> **Work task**: Exactly as they appear, copy the lines of the listing from the one containing "curved piece (537,12,725,236)" through the final line, both included, and nothing else.

*** Extracted entries Section Begins ***

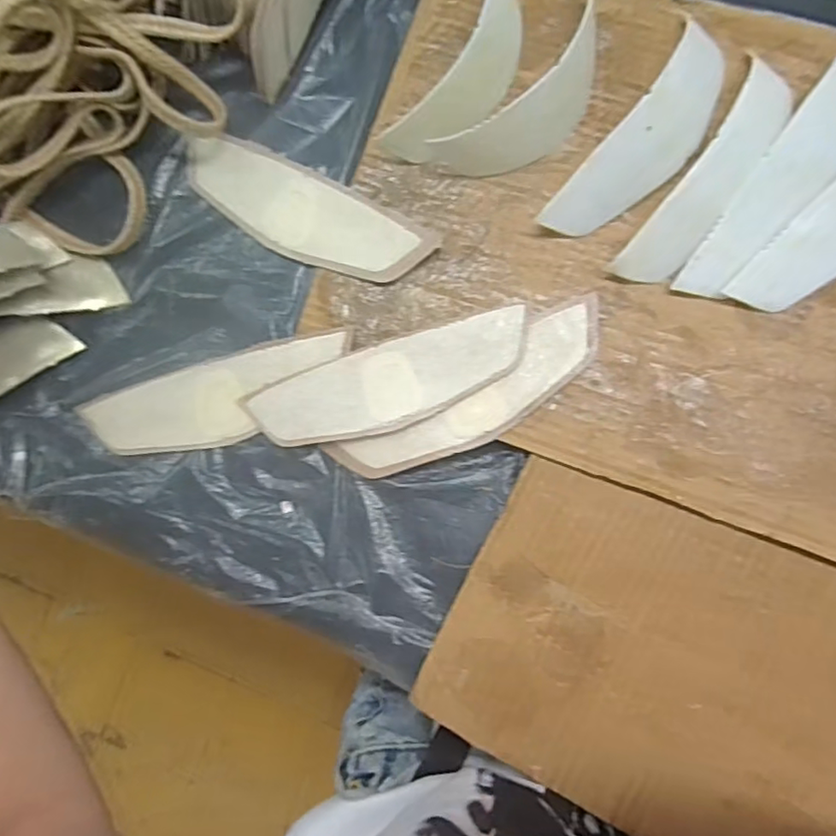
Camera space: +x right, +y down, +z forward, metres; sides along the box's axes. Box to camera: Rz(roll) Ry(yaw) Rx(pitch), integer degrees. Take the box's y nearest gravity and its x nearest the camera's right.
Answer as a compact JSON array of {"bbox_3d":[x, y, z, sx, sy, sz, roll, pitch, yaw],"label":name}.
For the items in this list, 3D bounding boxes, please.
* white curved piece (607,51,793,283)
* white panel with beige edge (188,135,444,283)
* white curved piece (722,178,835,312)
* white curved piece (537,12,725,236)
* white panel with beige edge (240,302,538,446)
[{"bbox_3d":[0.162,-0.133,0.329,0.034,0.028,0.137,34,89,8],"label":"white curved piece"},{"bbox_3d":[-0.073,-0.127,0.368,0.169,0.006,0.050,29,98,11],"label":"white panel with beige edge"},{"bbox_3d":[0.241,-0.116,0.326,0.152,0.009,0.038,-44,82,1],"label":"white curved piece"},{"bbox_3d":[0.129,-0.156,0.334,0.046,0.033,0.129,36,90,8],"label":"white curved piece"},{"bbox_3d":[-0.016,-0.021,0.351,0.171,0.007,0.050,-19,83,4],"label":"white panel with beige edge"}]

*** Extracted entries Section Ends ***

> **Answer to this problem**:
* white curved piece (537,12,725,236)
* white panel with beige edge (240,302,538,446)
[{"bbox_3d":[0.162,-0.133,0.329,0.034,0.028,0.137,34,89,8],"label":"white curved piece"},{"bbox_3d":[-0.073,-0.127,0.368,0.169,0.006,0.050,29,98,11],"label":"white panel with beige edge"},{"bbox_3d":[0.241,-0.116,0.326,0.152,0.009,0.038,-44,82,1],"label":"white curved piece"},{"bbox_3d":[0.129,-0.156,0.334,0.046,0.033,0.129,36,90,8],"label":"white curved piece"},{"bbox_3d":[-0.016,-0.021,0.351,0.171,0.007,0.050,-19,83,4],"label":"white panel with beige edge"}]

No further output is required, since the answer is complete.